Many of you who invest in stocks and bonds have maintained your wealth the last 15 years because stocks and bonds have done quite well over that time. But what has also done well is the U.S. Dollar has gained 62.37% in purchasing power during the same timeframe. The U.S. dollar up until September of 2022 had been king of the world and life was good. But that is changing.
Already since September of 2022 the dollar has lost 9.39% of its purchasing power with the DXY (Dollar Index) hovering around 104 presently. To compensate for that drop in dollar purchasing power, banks may now pay you a 5% interest rate on your savings. The result is a -5% loss in purchasing power. You are losing wealth and may not even know it while at the same time everything is costing more. Below 100 on the DXY and it’s more purchasing power loss for you, most likely -10% or more over the next year based on the data I present below.. (See Dollar Chart Below)
The price of gold averaged $1,682.97 per ounce in September of 2022 and today is averaging $1816.13 or a 7.91% growth and as high as 15.70% at gold’s high for the month of $1947.20. (See Gold Chart Below)
Moving forward we have many signals that a bottom is in for gold and silver.
Daily Sentiment Index (DSI) a tool I use with over a 40 year track record of accuracy, shows the dollar at a reading of 88, the high for the week. Anytime DSI gets to 90’s or above it is time to look the other direction.
We also have the Yen, which historically has traded opposite of gold hit single digits DSI of 9 and has since bounced to 22 and thus gold and silver have bounced with it.

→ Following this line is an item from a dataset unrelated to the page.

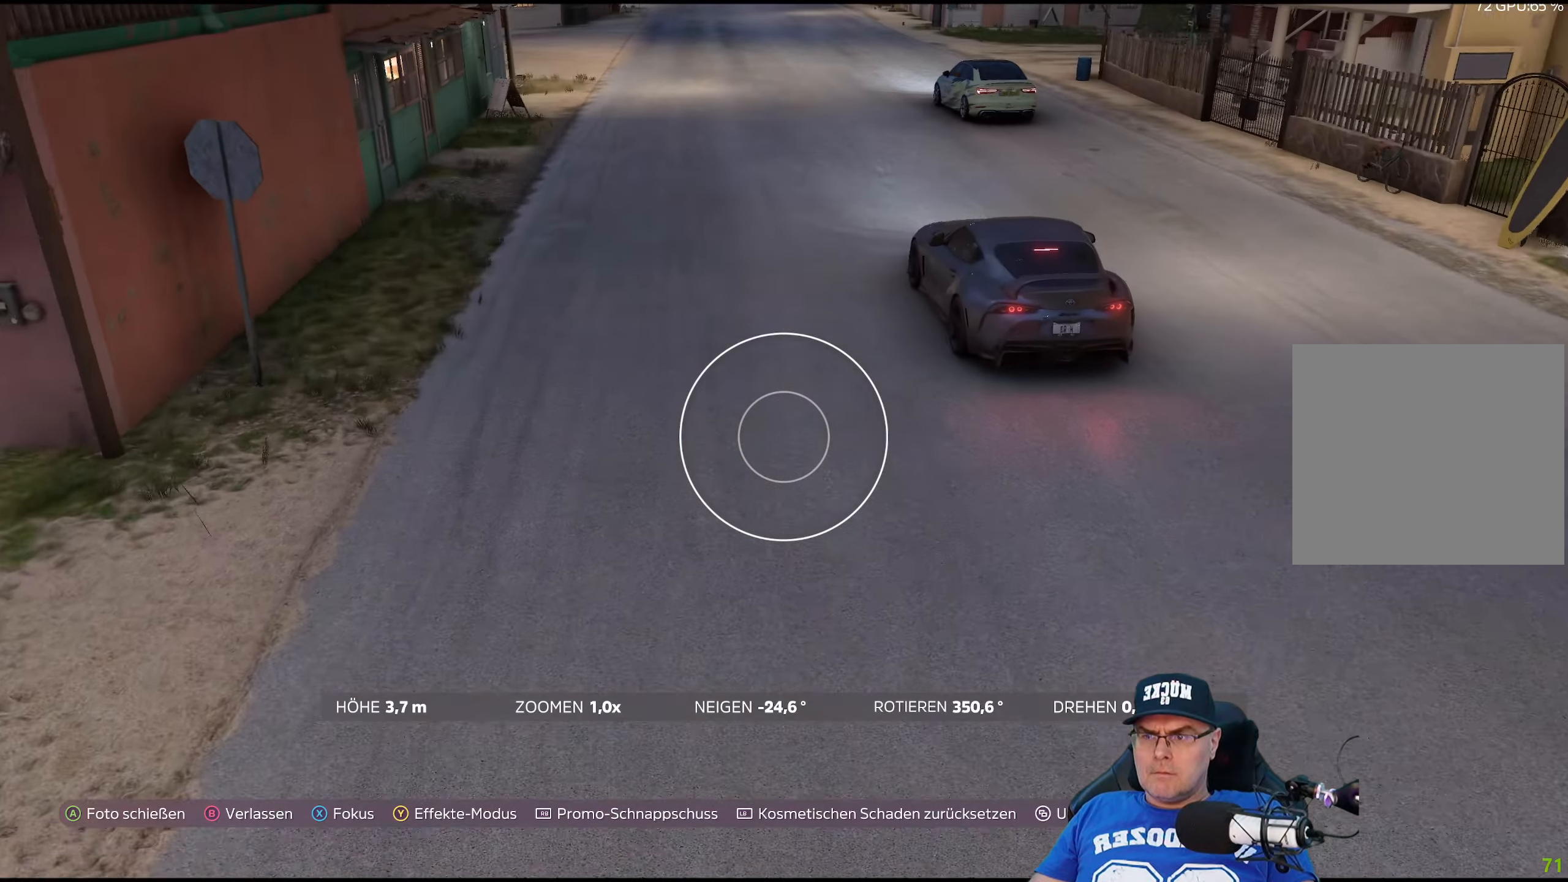
{"buttons": [], "left_stick": "center", "right_stick": "center", "events": [[384, "left_stick", "center"]]}
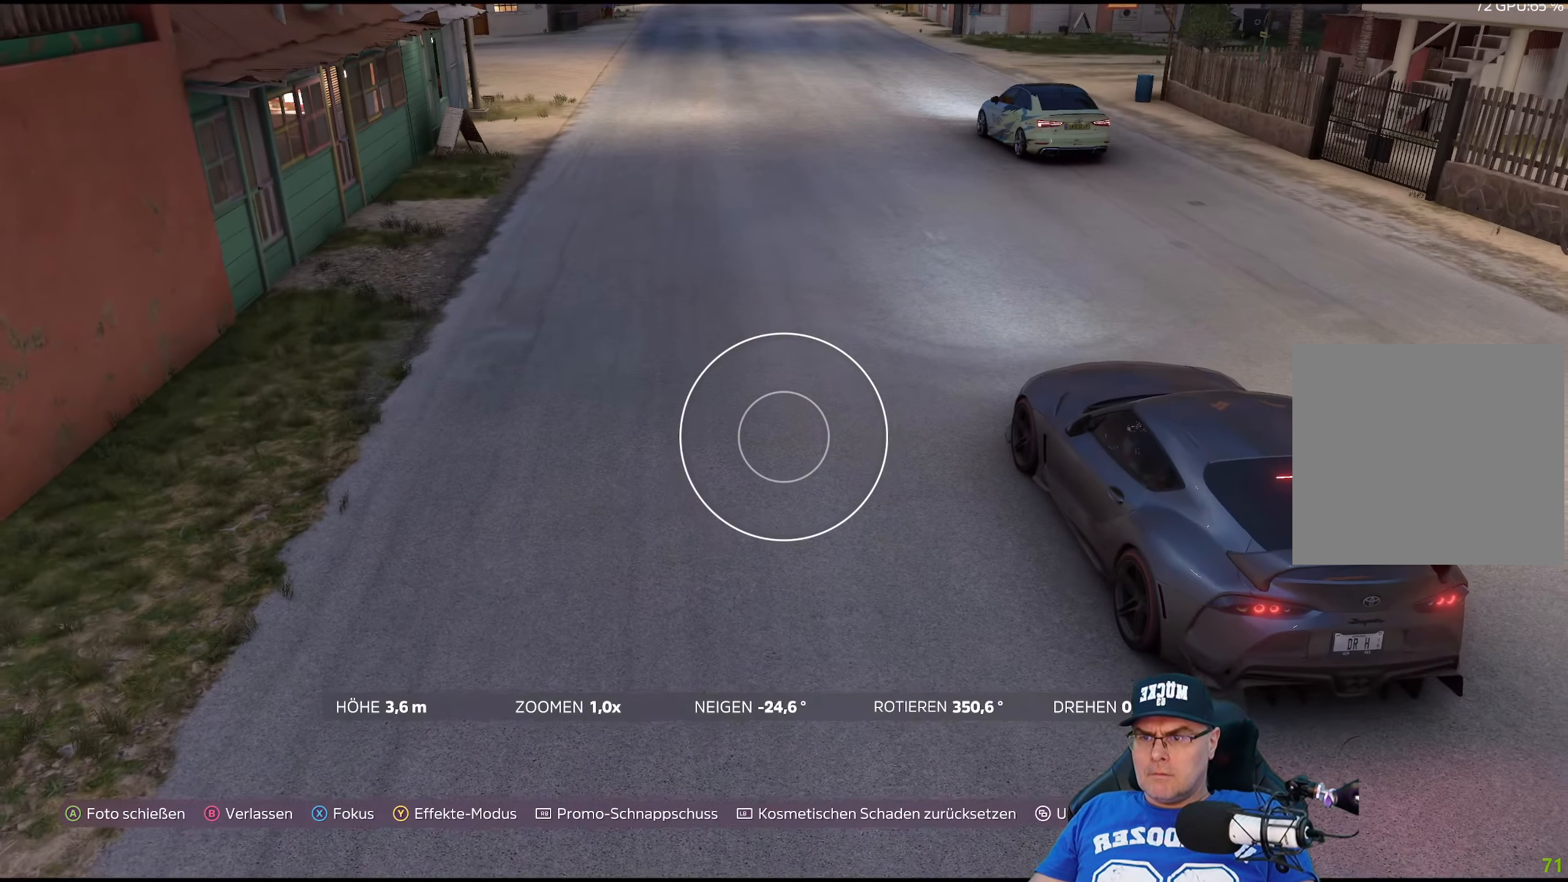
{"buttons": [], "left_stick": "up", "right_stick": "center", "events": [[284, "left_stick", "up"]]}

From my supplier, the largest in the U.S. on what’s going on with metals: “July was slow for us. In August we saw a jump in demand when the prices dipped below $1900 and $24.00 but with the recent increases it’s slowed a bit. August was much better than July overall. American Silver Eagle demand has had a notable increase and premiums are starting to jump back up. Good sign as typically the other sovereign material falls in line.”
These trends are just getting started which is bullish for gold and silver.
We also have a Federal Reserve that is on the cusp of lowering interest rates again. Why? Because DSI for treasuries is bouncing and the Federal Reserve Balance sheet or SOMA 2 weeks ago added to the present deficit of over $7 trillion (no one talks about this on CNBC), causing volatility in the stock market.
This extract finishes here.